◆ Provided text ◆
※ ※ ※
Memory allocation in kernel -- what to use in which situation? What is the best for page-sized allocations?

Sun Oct 2 14:00:28 UTC 2011

2011/10/2 Lev Serebryakov <lev at freebsd.org>:
> Hello, Davide.
> You wrote 2 октября 2011 г., 16:57:48:
>
>>>   But what if I need to allocate a lot (say, 16K-32K) of page-sized
>>> blocks? Not in one chunk, for sure, but in lifetime of my kernel
>>> module. Which allocator should I use? It seems, the best one will be
>>> very low-level only-page-sized allocator. Is here any in kernel?
>
>> My 2cents:
>> Everytime you request a certain amount of memory bigger than 4KB using
>> kernel malloc(), it results in a direct call to uma_large_malloc().
>> Right now, uma_large_malloc() calls kmem_malloc() (i.e. the memory is
>> requested to the VM directly).
>> This kind of approach has two main drawbacks:
>> 1) it heavily fragments the kernel heap
>> 2) when free() is called on these multipage chunks, it in turn calls
>> uma_large_free(), which immediately calls the VM system to unmap and
>> free the chunk of memory.  The unmapping requires a system-wide TLB
>> shootdown, i.e. a global action by every processor in the system.
>
>> I'm currently working supervised by alc@ to an intermediate layer that
>> sits between UMA and the VM, which goal is satisfyinh efficiently
> requests >> 4KB (so, the one you want considering you're asking for
>> 16KB-32KB), but the work is in an early stage.
>  I was not very clear here. I'm saying about page-sized blocks, but
>  many of them. 16K-32K is not a size in bytes, but count of page-sized
>  blocks my code needs :)
>
ok.

>  BTW, I/O is often require big buffers, up to MAXPHYS (128KiB for
>  now), do you mean, that any allocation of such memory has
>  considerable performance penalties, especially on multi-core and
>  multi-CPU systems?
>

In fact, the main client of such kind of allocations is the ZFS
filesystem (this is due to its mechanism of adaptative cache
replacement, ARC). Afaik, at the time in which UMA was written, such
kind of allocations you describe were so infrequent that no initial
effort was made in order to optimize them.
People tried to address this issue by having ZFS create a large number
of UMA zones for large allocations of different sizes. Unfortunately,
one of the side-effects of this approach was the growth of the
fragmentation, so we're investigating about.

> --
> // Black Lion AKA Lev Serebryakov <lev at FreeBSD.org>
>
>
※ ※ ※
◆ Data to use ◆
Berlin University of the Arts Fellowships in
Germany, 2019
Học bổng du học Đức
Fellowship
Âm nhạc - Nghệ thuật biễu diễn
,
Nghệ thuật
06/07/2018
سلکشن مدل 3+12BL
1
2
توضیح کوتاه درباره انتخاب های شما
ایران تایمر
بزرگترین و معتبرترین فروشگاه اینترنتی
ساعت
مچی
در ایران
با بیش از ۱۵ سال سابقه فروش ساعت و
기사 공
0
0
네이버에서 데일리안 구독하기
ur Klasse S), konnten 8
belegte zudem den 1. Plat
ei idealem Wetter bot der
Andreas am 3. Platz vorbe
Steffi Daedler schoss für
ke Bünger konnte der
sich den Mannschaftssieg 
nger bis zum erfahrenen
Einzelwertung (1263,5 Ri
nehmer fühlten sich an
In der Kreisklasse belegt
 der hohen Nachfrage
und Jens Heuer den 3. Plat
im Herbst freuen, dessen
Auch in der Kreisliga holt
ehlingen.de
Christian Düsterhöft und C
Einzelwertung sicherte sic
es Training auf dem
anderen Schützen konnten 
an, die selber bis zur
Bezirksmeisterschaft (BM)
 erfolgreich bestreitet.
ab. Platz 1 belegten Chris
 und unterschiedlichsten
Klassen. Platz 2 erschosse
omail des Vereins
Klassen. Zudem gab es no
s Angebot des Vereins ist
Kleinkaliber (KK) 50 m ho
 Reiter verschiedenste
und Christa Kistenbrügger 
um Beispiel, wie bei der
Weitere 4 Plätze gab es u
※ ※ ※
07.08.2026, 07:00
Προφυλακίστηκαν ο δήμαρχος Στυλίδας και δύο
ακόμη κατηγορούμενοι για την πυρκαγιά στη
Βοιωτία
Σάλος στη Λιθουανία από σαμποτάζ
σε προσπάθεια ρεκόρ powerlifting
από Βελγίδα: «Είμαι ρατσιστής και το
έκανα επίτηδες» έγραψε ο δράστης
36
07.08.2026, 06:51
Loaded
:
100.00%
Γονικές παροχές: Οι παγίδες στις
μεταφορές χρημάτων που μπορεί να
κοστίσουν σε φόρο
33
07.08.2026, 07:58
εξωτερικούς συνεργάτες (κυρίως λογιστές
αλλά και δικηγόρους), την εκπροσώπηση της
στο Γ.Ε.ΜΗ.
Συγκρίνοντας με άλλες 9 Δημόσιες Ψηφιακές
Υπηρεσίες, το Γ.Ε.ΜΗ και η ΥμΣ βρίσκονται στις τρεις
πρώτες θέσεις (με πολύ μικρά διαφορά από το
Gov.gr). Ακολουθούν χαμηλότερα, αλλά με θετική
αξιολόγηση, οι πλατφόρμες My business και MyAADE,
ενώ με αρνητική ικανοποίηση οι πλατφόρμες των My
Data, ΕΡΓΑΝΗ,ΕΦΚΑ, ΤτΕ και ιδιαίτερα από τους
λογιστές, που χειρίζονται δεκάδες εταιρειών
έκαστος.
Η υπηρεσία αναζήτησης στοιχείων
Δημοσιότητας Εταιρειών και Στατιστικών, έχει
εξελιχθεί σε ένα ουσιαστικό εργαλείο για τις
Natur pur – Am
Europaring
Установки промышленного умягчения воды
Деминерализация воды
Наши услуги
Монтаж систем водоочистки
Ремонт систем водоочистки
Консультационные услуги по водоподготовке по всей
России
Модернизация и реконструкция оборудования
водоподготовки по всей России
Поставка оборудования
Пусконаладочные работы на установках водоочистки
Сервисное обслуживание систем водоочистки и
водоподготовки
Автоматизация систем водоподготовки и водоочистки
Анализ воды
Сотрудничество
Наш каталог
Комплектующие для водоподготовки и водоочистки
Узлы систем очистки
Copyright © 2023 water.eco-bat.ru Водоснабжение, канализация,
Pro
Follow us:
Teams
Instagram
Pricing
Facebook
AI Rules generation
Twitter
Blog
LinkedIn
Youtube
※ ※ ※
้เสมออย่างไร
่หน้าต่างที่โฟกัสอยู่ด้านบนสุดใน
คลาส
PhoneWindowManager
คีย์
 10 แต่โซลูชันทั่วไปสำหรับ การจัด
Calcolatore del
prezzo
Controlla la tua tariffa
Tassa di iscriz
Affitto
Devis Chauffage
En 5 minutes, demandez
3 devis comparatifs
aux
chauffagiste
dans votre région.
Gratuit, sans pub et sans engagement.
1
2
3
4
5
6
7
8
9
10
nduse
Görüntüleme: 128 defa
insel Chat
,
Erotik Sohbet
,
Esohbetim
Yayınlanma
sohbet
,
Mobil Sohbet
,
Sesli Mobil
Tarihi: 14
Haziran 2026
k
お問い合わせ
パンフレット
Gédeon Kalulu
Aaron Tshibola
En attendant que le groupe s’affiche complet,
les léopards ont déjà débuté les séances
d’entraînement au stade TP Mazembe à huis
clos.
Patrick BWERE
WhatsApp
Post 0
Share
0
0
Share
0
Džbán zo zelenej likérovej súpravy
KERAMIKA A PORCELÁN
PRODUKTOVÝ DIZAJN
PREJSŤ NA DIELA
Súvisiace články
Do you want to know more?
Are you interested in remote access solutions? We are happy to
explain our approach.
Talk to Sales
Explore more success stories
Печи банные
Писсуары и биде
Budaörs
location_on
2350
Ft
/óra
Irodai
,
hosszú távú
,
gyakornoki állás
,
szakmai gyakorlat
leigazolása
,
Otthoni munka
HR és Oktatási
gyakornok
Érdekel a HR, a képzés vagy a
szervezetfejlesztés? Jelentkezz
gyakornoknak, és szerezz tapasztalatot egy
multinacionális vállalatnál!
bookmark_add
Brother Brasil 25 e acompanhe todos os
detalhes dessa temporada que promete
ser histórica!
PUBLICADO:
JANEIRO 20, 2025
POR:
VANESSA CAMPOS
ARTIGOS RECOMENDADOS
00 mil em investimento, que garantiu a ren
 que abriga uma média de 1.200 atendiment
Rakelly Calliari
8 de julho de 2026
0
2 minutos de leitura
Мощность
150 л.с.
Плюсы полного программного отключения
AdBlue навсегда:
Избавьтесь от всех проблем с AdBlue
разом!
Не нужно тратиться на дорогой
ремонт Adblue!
※ ※ ※
◆ Task list ◆
A. Which functions, written with parentheses, does the mailing list post on kernel memory allocation mention? List all of them.
B. Locate each line in the records that contains the string "водоподготовки", and copy those lines.

◆ Answers in order ◆
A.
malloc()
uma_large_malloc()
kmem_malloc()
free()
uma_large_free()

B.
водоподготовки по всей России
водоподготовки
Автоматизация систем водоподготовки и водоочистки
Комплектующие для водоподготовки и водоочистки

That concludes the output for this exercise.